In 2008 Manchester City was purchased by the Abu Dhabi United Group and received considerable financial backing winning their first trophy in 35 years (FA Cup) in 2011.
All of which brings us back to that point in the 93rd minute of the 2011/12 season when Aguerro shimmied right in the QPR 6 yard box and levelled to shoot.
The league campaign had gone well including beating United 6-1 at Old Trafford before a dip in form saw United recover an 8 point lead. Uncharacteristically the normally ruthless United squandered the points and in the final game of the season City only had to match United’s result to win the title on their significantly better GD.
City were up against QPR, a team that started the day in the drop zone.
Remarkably at the end of normal time City had contrived to be trailing 2-1.
United’s game finished, they won 1-0 at Sunderland and were winning the title by 2 points.
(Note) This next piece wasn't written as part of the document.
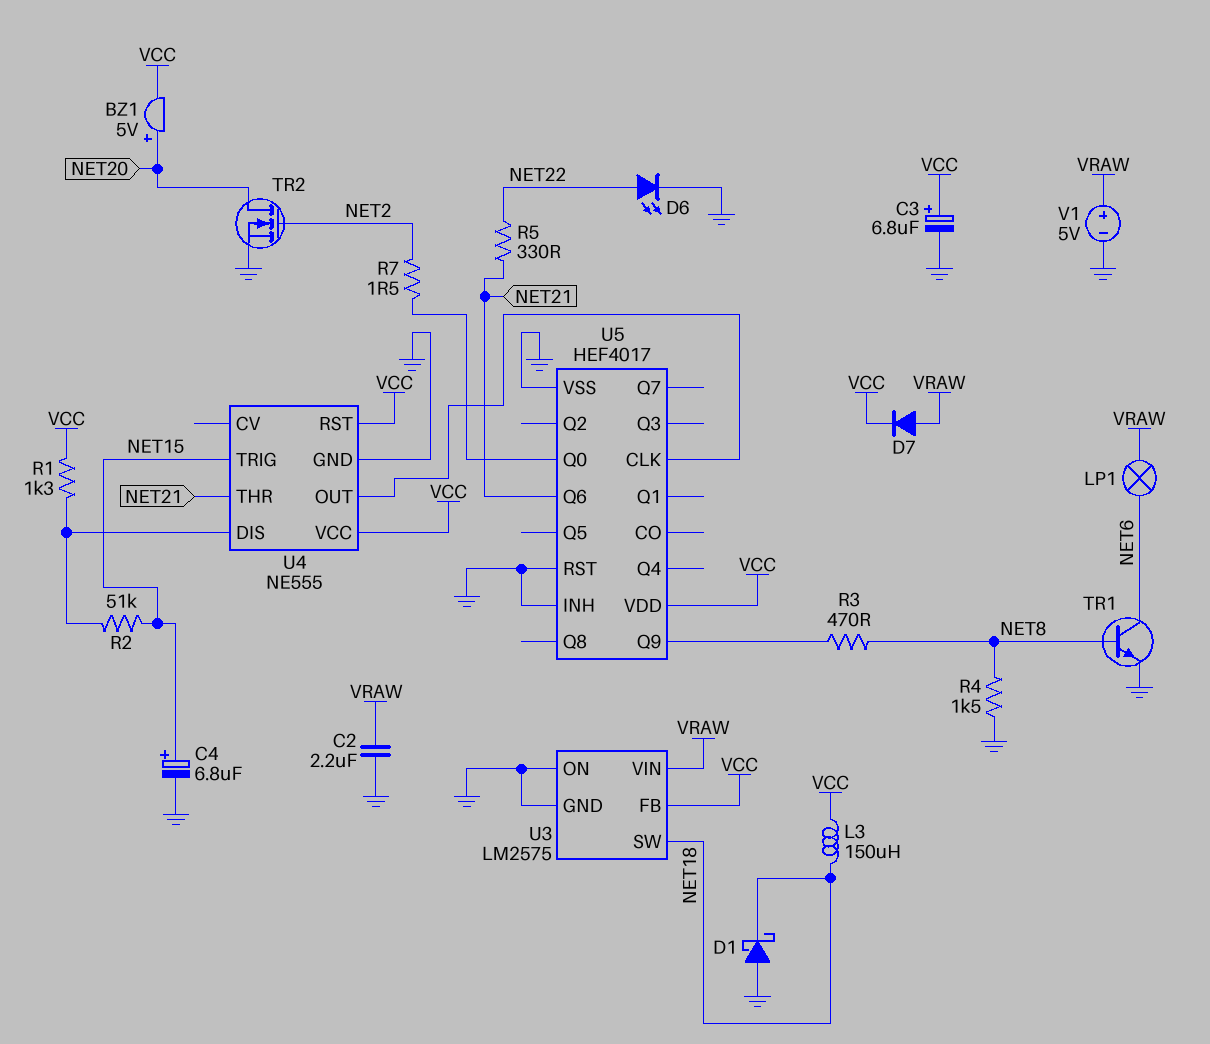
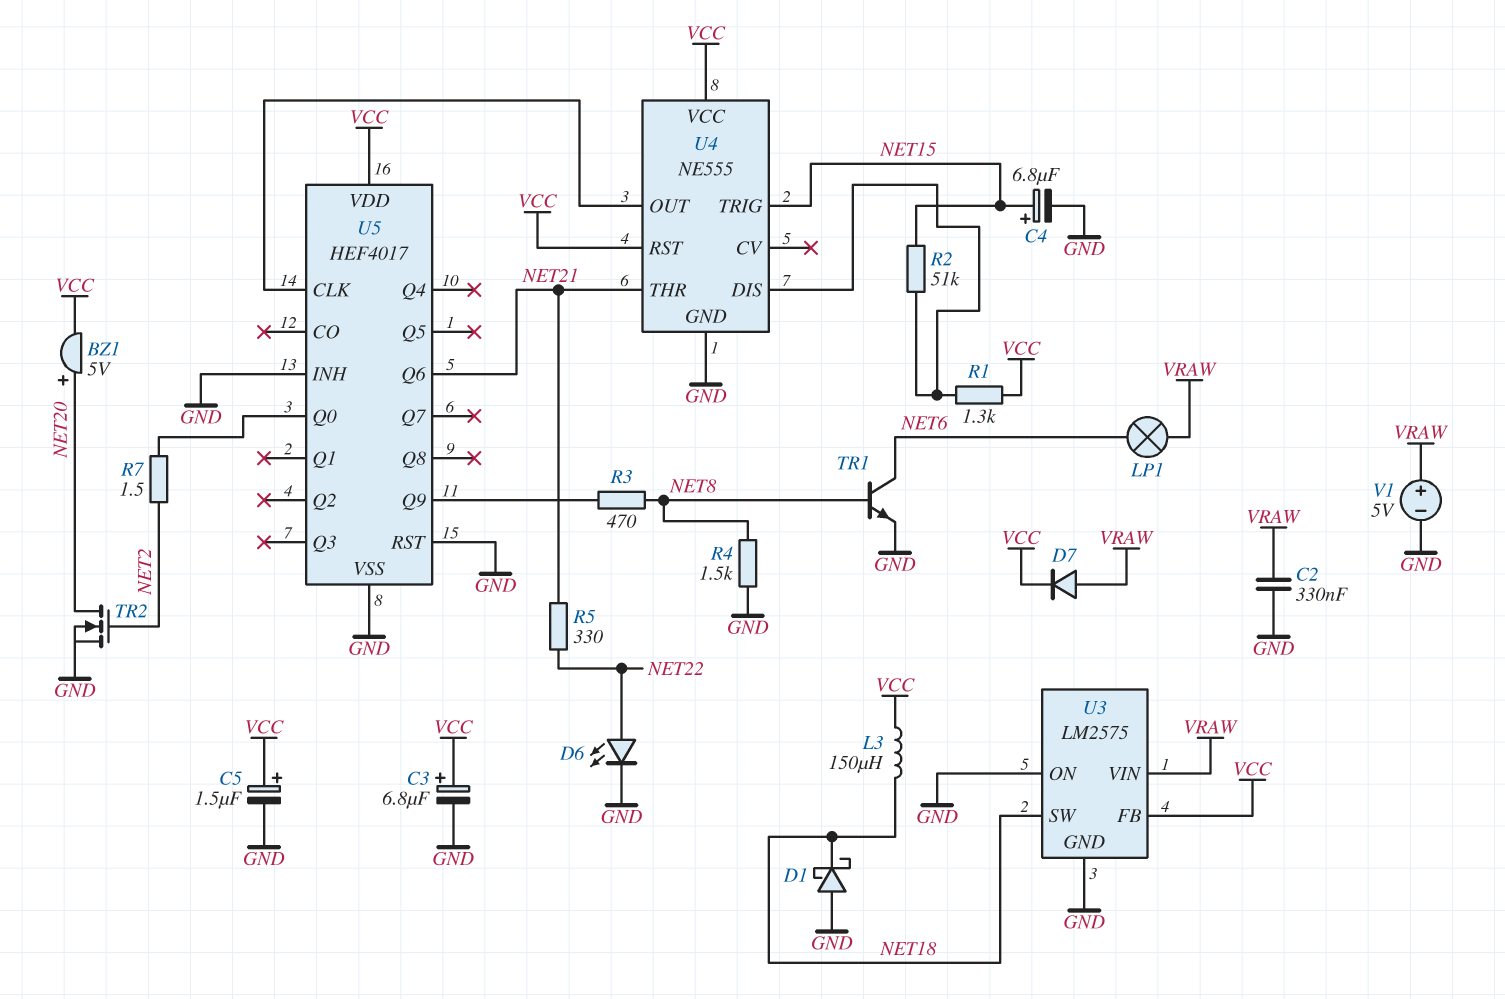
C2: 2.2uF (GND, VRAW) -> 330nF (GND, VRAW)
C5: none -> 1.5uF (plus VCC, minus GND)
Two minutes into injury time Dzecko equalised. United were winning the title by one point and some of the United players were celebrating but the game at the Etihad still had a couple of minutes to play.
Back to Aguerro who provided the finish to what media sources from around the world stated was the greatest moment in Premier League history.
City have enjoyed greater success since then but that was a defining moment for the club and in that single minute they repaid the years of tragi-comedy they’d served up to their long suffering fans.